TI: That's interesting. So this would be the first time I can talk to someone about the language school before the war like this. Do you remember, can you describe kind of what she did, what, like, grade level and as much as you can remember about the language school?

EK: Probably she taught, maybe third, fourth, fifth grade and so forth. Then they, there were a sufficient number of students so that each grade had about, oh, three classrooms. To make sure that I would not be her student, they made sure that my teacher for a particular grade would be somebody else.

TI: So there were enough students --

EK: There were.

TI: -- that you could have multiple classes for each grade.

EK: Apparently. Probably more for the lower grades than upper grades.

TI: And so for one, one class, how many students would, would be in a class?

EK: Oh, I'd say maybe -- this is just a guess here, I'd say about forty or so, plus or minus.

TI: So you had hundreds of kids.

EK: Oh, you betcha.

TI: And, and when would, what time would you do Japanese school? Because you would have your regular school.

EK: Yeah. And then after regular school, we'd, many of us would walk to the Nihongakko and then the school started from four until five in the wintertime, and four until five-thirty in the wintertime. And sometimes we had summer school, but it was, learning the Japanese language after we were loaded down with homework from our regular school. So that we had, what shall I say, we had enough work to keep us busy.

TI: So every, every day, an hour to an hour and a half of extra school.

EK: That's right.

TI: That you would have to do.

EK: Yeah, and then my mother, like most Japanese women were very competitive, so that she said that, "You better do a lot of good work and be a yuutousei," in other words, and honor student, because, "You will bring shame upon me," or something of that nature. So I was so busy that I didn't have very much time to hit the streets, I had to hit the books.

TI: And so do you think you studied at Japanese school more than the normal Nisei?

EK: I think so, because of the pressure that was put upon us, both my brother and me. Whether my brother experienced that same sort of pressure, I do not know. But I do know that I kept on being pressurized to study.

TI: And so you attended Japanese school from when you were six or seven all the way through high school?

EK: Almost all the way through high school.

TI: And at the end of that training, I'm curious, how good was your Japanese?

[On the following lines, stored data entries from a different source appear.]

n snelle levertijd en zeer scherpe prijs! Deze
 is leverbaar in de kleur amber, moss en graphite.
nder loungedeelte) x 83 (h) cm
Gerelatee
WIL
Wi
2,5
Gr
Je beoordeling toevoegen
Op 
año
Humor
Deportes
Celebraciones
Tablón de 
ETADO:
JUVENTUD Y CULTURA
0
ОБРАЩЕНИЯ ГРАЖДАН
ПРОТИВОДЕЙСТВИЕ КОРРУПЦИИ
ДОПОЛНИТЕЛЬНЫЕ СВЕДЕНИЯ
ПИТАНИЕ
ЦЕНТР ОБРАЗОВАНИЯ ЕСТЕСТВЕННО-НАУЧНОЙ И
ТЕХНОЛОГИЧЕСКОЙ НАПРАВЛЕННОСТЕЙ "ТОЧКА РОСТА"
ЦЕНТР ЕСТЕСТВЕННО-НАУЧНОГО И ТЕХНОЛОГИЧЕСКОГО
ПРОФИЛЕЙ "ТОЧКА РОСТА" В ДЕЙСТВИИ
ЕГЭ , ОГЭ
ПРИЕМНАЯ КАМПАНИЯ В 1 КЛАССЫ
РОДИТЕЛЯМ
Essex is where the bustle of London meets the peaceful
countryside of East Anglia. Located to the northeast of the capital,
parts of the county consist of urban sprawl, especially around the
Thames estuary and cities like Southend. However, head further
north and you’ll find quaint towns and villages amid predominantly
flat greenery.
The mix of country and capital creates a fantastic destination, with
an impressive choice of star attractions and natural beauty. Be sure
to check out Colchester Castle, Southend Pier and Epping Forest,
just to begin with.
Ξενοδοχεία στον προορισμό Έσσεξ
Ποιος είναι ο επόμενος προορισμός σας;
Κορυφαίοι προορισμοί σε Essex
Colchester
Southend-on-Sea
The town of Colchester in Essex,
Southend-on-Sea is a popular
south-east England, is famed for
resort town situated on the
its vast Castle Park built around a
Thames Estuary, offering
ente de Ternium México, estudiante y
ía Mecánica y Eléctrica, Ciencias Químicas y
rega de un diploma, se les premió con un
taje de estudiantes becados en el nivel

EK: I was able to speak quite fluently with the Isseis and so forth. In terms of reading kanji, well, that's a heck of a difficult language. So if you don't use it, you forget it. So that I was able to read simple portions of a newspaper with the aid of a dictionary and so forth. But once you get away from the language, if you don't use it, you lose it.

TI: So, so you were fluent enough to talk with Isseis, you could read the simple parts of newspapers. Was that, was that a pretty common level for your other classmates to be that fluent?

EK: I don't know because I don't know to what extent my classmates were pressurized by their parents.

TI: But then could you just tell in your classroom in terms of how your Japanese compared with, say, your classmates', if it was better or worse or about the same?

EK: Well, maybe it was slightly above average.

TI: Okay, yeah. I mean, for the people I have talked to, it sounds like your Japanese was much, you got more Japanese training than a lot of other Niseis who were, many Niseis would say they went through Japanese school but they didn't really learn that much. That's interesting.